**ОТРЫВОК ДЛЯ ЧТЕНИЯ**
Чтобы осуществить это, им надо накоплять.


Было бы интересно обсудить это особо, независимо от тех ошибок, которые Маркс делает при выведении этого закона. Но нам не стоит задерживаться на этом, поскольку, чтобы опровергнуть этот аргумент, достаточно взглянуть на его предпосылки. Однако сходное, хотя и не идентичное, утверждение характеризует одну из важнейших "движущих сил" в Марксовой теории общественной динамики и одновременно связывает теорию эксплуатации и другую часть Марксовой аналитической системы, обычно именуемую "теорией накопления".
Основную часть неправедных доходов, выжатых из эксплуатируемого труда (по мнению некоторых последователей – все доходы), капиталисты превращают в капитал – в средства производства. Если отбросить ассоциации, которые навязываются Марксовой терминологией, речь, конечно, идет всего лишь об очень знакомом явлении, описываемом обычно в терминах сбережений и инвестиций. Для Маркса же этого простого факта было недостаточно: если капиталистический процесс призван был разворачиваться с неумолимой последовательностью, то этот факт должен был стать частью этой последовательности, а это практически означало, что он должен был стать необходимостью.

**ИСХОДНЫЙ МАТЕРИАЛ**
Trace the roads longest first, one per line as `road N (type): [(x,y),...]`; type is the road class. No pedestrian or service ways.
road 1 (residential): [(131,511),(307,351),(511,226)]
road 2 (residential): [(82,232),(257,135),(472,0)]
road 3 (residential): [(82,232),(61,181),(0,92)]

**ЧТО НУЖНО СДЕЛАТЬ**
[1] Повторите дословно часть отрывка о Марксовой теории накопления: от слов «Основную часть неправедных» до слов «был стать необходимостью.» включительно.
[2] Продолжите текст о Марксовой теории накопления, начав сразу после его последнего предложения.
Материал для этих заданий не понадобится.

**ОТВЕТЫ К ЗАДАНИЯМ**
[1]
Основную часть неправедных доходов, выжатых из эксплуатируемого труда (по мнению некоторых последователей – все доходы), капиталисты превращают в капитал – в средства производства. Если отбросить ассоциации, которые навязываются Марксовой терминологией, речь, конечно, идет всего лишь об очень знакомом явлении, описываемом обычно в терминах сбережений и инвестиций. Для Маркса же этого простого факта было недостаточно: если капиталистический процесс призван был разворачиваться с неумолимой последовательностью, то этот факт должен был стать частью этой последовательности, а это практически означало, что он должен был стать необходимостью.

[2]
И совсем недостаточно было допустить, чтобы эта необходимость вырастала из социальной психологии капиталистического класса, например, как у Макса Вебера, который сделал пуританскую жизненную позицию – а воздержание от растраты прибылей на жизненные удовольствия, по всей видимости, отлично вписывается в нее – причиной капиталистического поведения. Маркс никогда не отвергал той поддержки, которую он мог извлечь из такого рода аргументов [К примеру, он превосходит самого себя в разглагольствованиях на эту тему, заходя, на мой взгляд, гораздо дальше, чем это позволительно автору экономической интерпретации истории. Для класса капиталистов накопление может быть "Моисеем и всеми пророками" (!), а может и не быть, в свою очередь подобные пассажи способны поражать нас своей нелепостью, а могут и не поражать, но что касается Маркса, то аргументы такого типа и выраженные в таком стиле свидетельствуют об определенной их слабости, которую следовало бы скрывать [См. Маркс К., Энгельс Ф. Соч. 2-е изд.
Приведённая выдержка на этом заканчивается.